EXTRAIT DE PAGE:

Dans le quotidien des autoroutes, la métamorphose est à la fois culturelle, territoriale et verte. Le renouvellement des panneaux par exemple. « Ils n’étaient plus adaptés, les collectivités connaissaient leur potentiel pour valoriser le territoire, mettre en valeur leurs richesses culturelles et touristiques. » APRR s’est donc lancé, il y a cinq ans, dans une ambitieuse opération de « rhabillage » de son réseau, en créant ce que Philippe Nourry décrit comme « une véritable galerie d’art à ciel ouvert, avec des dessinateurs de BD reconnus, un travail passionnant à conduire avec notamment les Départements ».
Il n’aura échappé à personne, en suivant le cours de l’A6, que le trait de Floc’h a propulsé l’autoroute dans une nouvelle ère, celle d’un acteur du développement du territoire. Ces panneaux sont globalement financés à 50/50 par l’opérateur et la collectivité partenaire, sur la base d’un budget moyen avoisinant 40 000 euros par panneau. Au-delà de leur mission sécuritaire, à savoir exciter l’attention de l’automobiliste pour éviter son assoupissement, ils constituent un extraordinaire outil de découverte. À l’heure du grand retour au tourisme de proximité, l’atout est de taille. Alors que le programme est engagé aux trois quarts, « une étude d’impact démontre que certains sites ont bénéficié, grâce à ces panneaux, d’une croissance de 20 à 30 % de leurs visiteurs ! » À ce rythme, la question du retour sur investissement ne se pose même pas. APRR pousse plus loin encore la démarche. Le groupe autoroutier proposera bientôt une information numérique sur les sites, en connectant directement les panneaux et les smartphones repérés dans les véhicules passant devant eux.

MATÉRIEL RECUEILLI:
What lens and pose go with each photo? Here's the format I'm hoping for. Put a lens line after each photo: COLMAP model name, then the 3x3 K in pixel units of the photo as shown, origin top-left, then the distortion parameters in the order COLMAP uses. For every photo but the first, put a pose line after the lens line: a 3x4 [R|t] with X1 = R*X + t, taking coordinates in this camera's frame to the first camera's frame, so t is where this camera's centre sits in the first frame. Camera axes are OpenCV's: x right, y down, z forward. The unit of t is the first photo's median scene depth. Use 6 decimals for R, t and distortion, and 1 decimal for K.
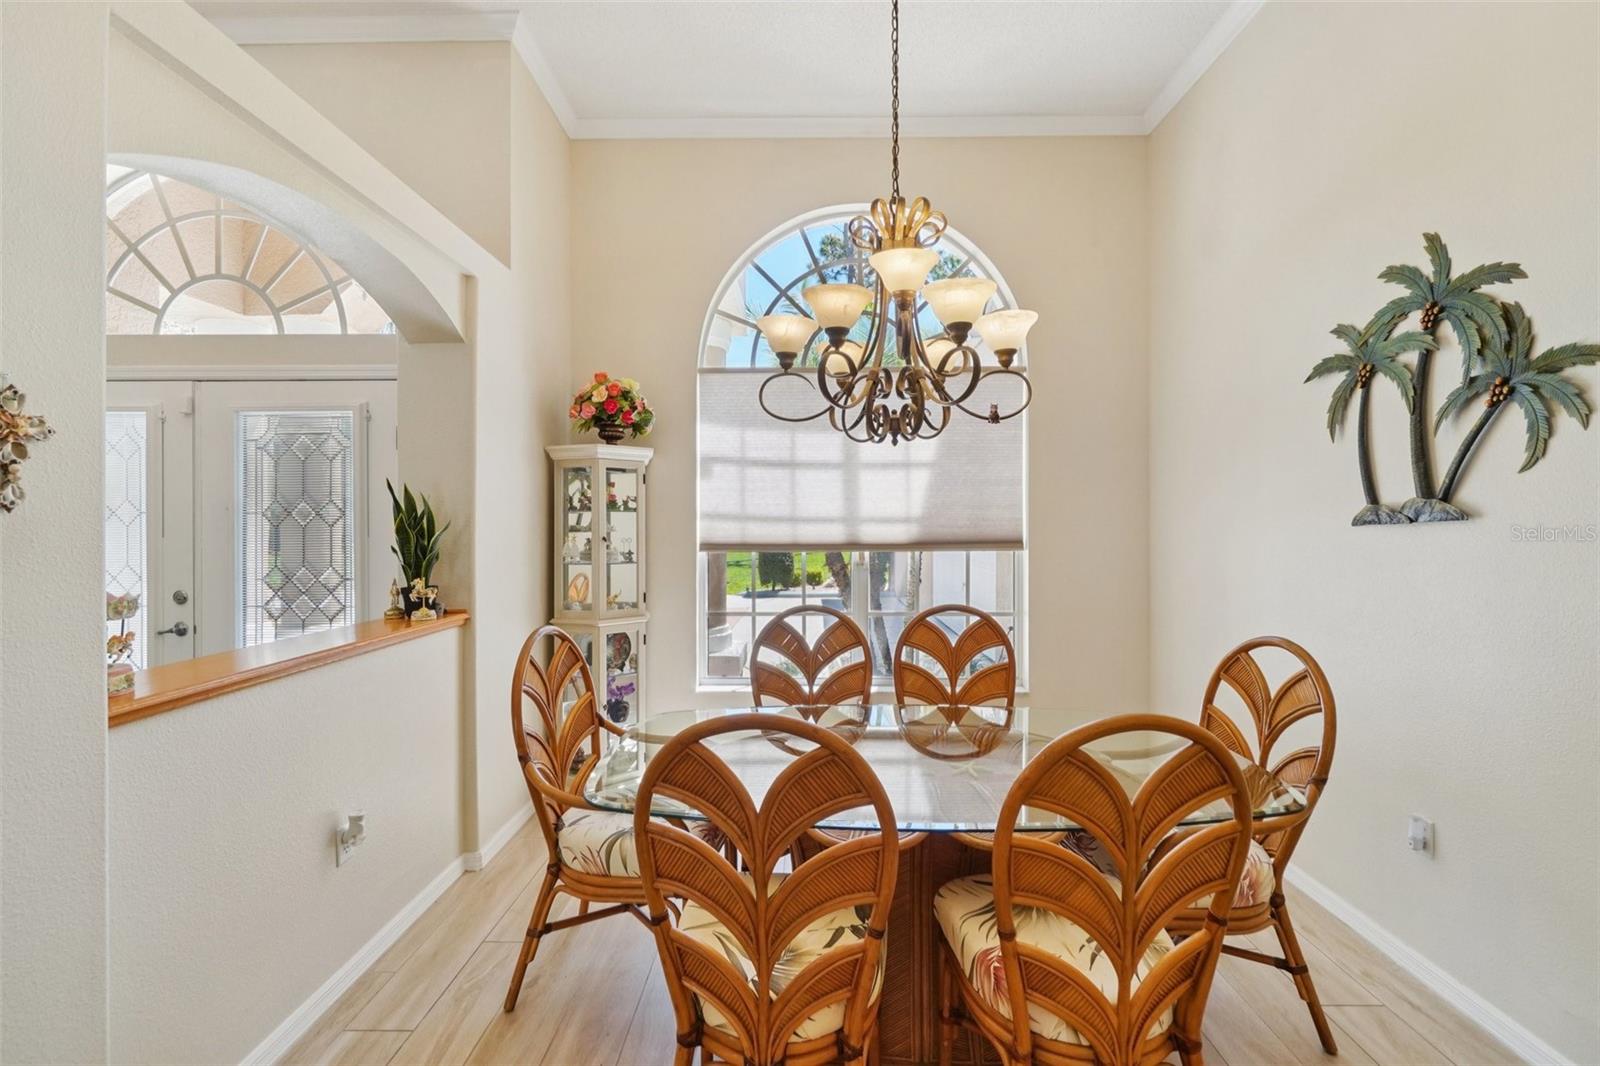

CONSIGNE:
D'après l'extrait de page, quel est le budget moyen prévu pour chaque panneau ? Les lignes ne servent à rien ici.

RÉSULTAT:
Environ 40 000 euros par panneau.